5G-Waves: Wireless Access Virtualization Enabling Strategies for 5th-Generation Wireless Networks

5G-Waves：第五代无线网络的无线接入虚拟化支持策略

• 批准号: 452990-2013
• 负责人: Affes, Sofiène
• 金额: $ 10.87万
• 依托单位: Institut national de la recherche scientifique
• 依托单位国家: 加拿大
• 项目类别: Collaborative Research and Development Grants
• 财政年份: 2015
• 资助国家: 加拿大
• 起止时间: 2015-01-01 至 2016-12-31
• 项目状态: 已结题
• 来源: https://www.nserc-crsng.gc.ca/ase-oro/Details-Detailles_eng.asp?id=575585
• 关键词: 5G; Waves; Wireless; Access; Virtualization

Virtualization has been proposed as the basis for the next-generation networking paradigm, notably in the future Internet realm. By creating multiple logical networks on a single physical substrate, it offers increased flexibility, manageability and efficiency in terms of resource utilization and energy consumption. Being a decades-old concept in computer science, only recently did it evolve to encompass the creation of virtual networks (VNs) leading to virtual functions such as virtual routers, links, base stations, etc. However, literature on wireless access virtualization (WAV) is still scarce. Some recent major initiatives, despite going great lengths to extend virtualization to wireless networks in a top-down approach from higher to lower layers, remained relatively silent on how to enable WAV at both physical (PHY) and medium access control (MAC) layers! The goal of this project is precisely to pioneer and innovate in this ultimate and most challenging front by developing WAV enabling strategies (WAVES) at PHY and MAC layers in the future context of 5th-generation wireless networks.
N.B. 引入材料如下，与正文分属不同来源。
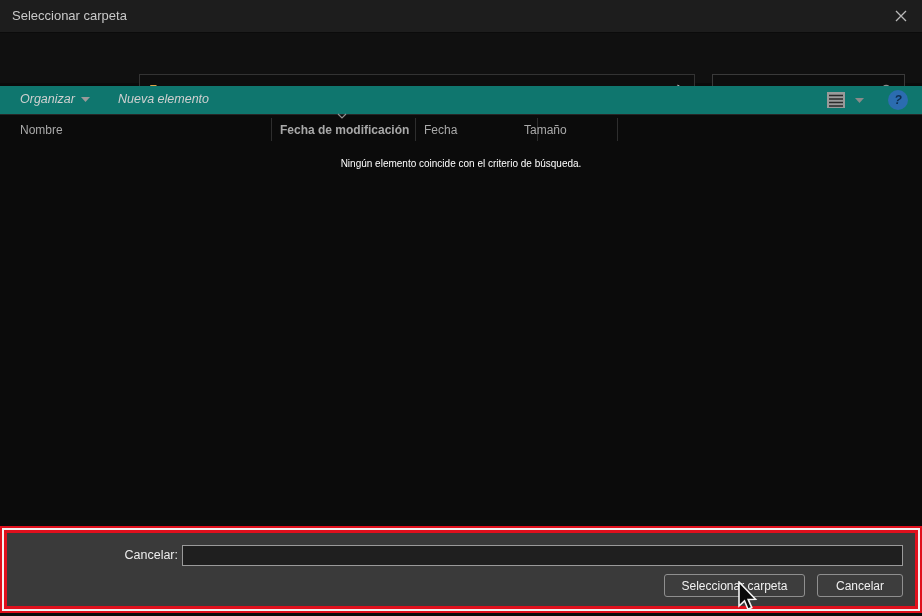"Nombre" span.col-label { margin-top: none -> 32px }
Challenging issues in WAV arising at these layers will be exacerbated in the envisioned presence of ultra-dense heterogeneous networks (HetNet) with multi-tier cells and multiple radio access technologies (multi-RAT). Owing to the support of Huawei and TELUS, we will advocate a bottom-up approach to develop innovative cost-effective and spectrum/power-efficient transceiver designs, resource allocation schemes, and hardware platform architectures that lay - at PHY and MAC layers - the founding grounds over which WAV could be enabled. In doing so, we will adopt novel energy-efficiency design metrics that address the most pressing economic, environmental and public health concerns arising today with the proliferation of wireless networks and devices: the reduction of carbon emissions and RF power exposure. Tremendous scientific, economic and social benefits are expected from this project by i) advancing science in crucial technical areas that enable WAV, ii) facilitating the advent of the next wireless networks revolution, iii) assisting environmental/public health policies, and iv) providing top-quality HQP training in a key ICT sector.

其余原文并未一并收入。